- SOURCE DATA -

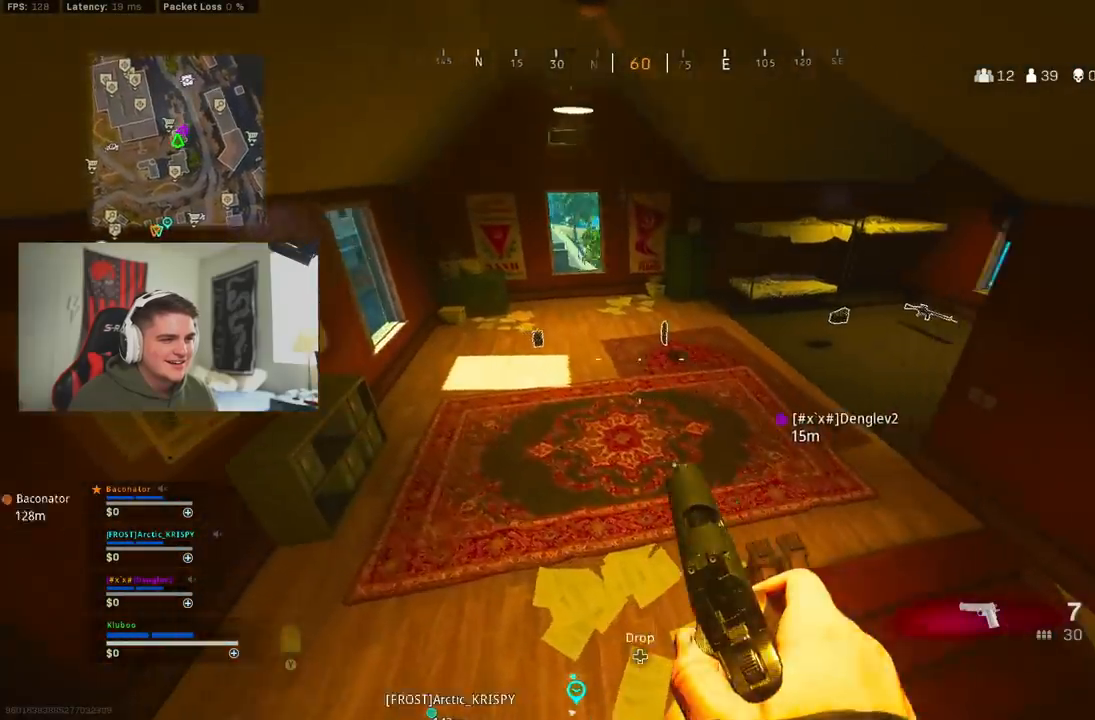
{"dt_ms": 500, "buttons": [], "left_stick": "up", "right_stick": "center", "button_events": [[183, "L3", "down"], [250, "Y", "down"], [300, "L3", "up"], [300, "Y", "up"]]}
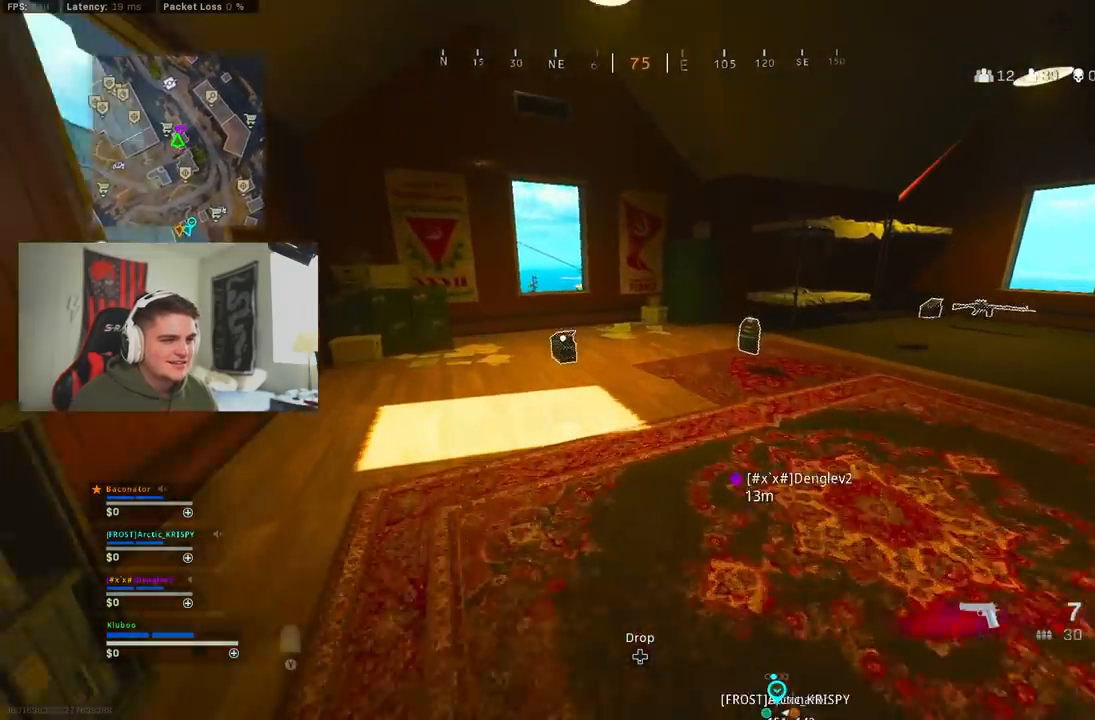
{"dt_ms": 500, "buttons": [], "left_stick": "up", "right_stick": "center", "button_events": [[67, "B", "down"], [200, "B", "up"], [283, "B", "down"], [367, "A", "down"], [417, "B", "up"], [483, "A", "up"]]}
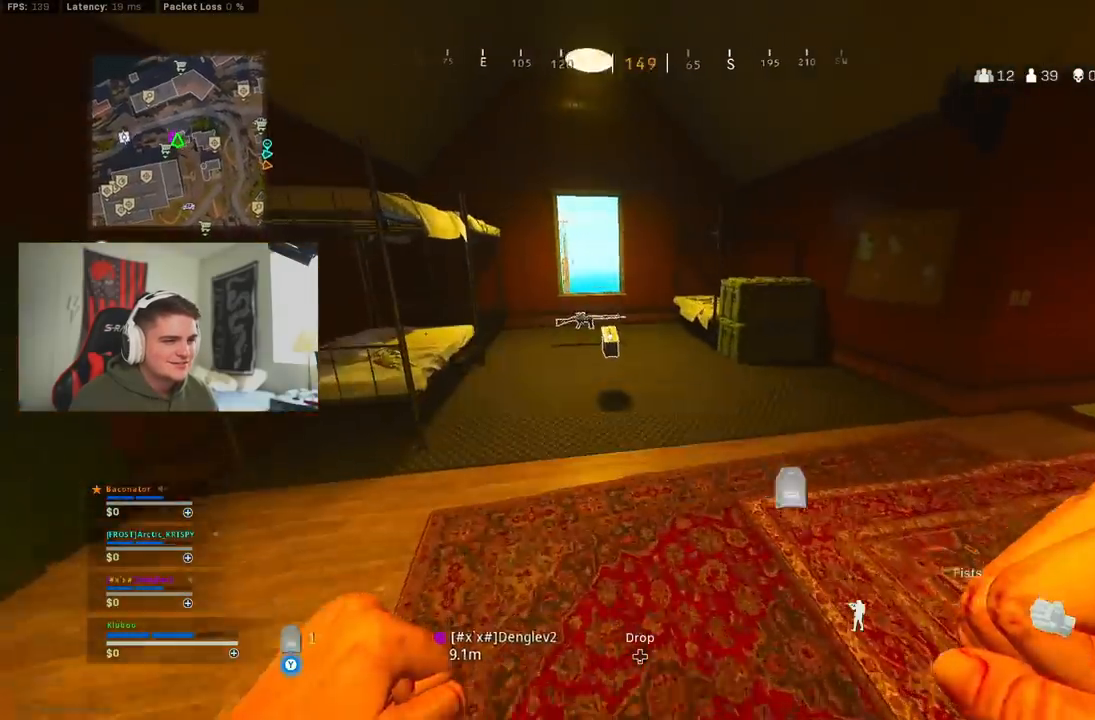
{"dt_ms": 1000, "buttons": [], "left_stick": "up-right", "right_stick": "right", "button_events": [[350, "B", "down"], [450, "B", "up"], [500, "B", "down"], [517, "X", "down"], [533, "A", "down"], [600, "X", "up"], [617, "B", "up"], [633, "A", "up"]]}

- EXERCISE DESCRIPTION -
Produce a word-for-word version of the material, with no pictures included.

- RESPONSE AREA -
{"dt_ms": 500, "buttons": [], "left_stick": "up", "right_stick": "center", "button_events": [[183, "L3", "down"], [250, "Y", "down"], [300, "L3", "up"], [300, "Y", "up"]]}
{"dt_ms": 500, "buttons": [], "left_stick": "up", "right_stick": "center", "button_events": [[67, "B", "down"], [200, "B", "up"], [283, "B", "down"], [367, "A", "down"], [417, "B", "up"], [483, "A", "up"]]}
{"dt_ms": 1000, "buttons": [], "left_stick": "up-right", "right_stick": "right", "button_events": [[350, "B", "down"], [450, "B", "up"], [500, "B", "down"], [517, "X", "down"], [533, "A", "down"], [600, "X", "up"], [617, "B", "up"], [633, "A", "up"]]}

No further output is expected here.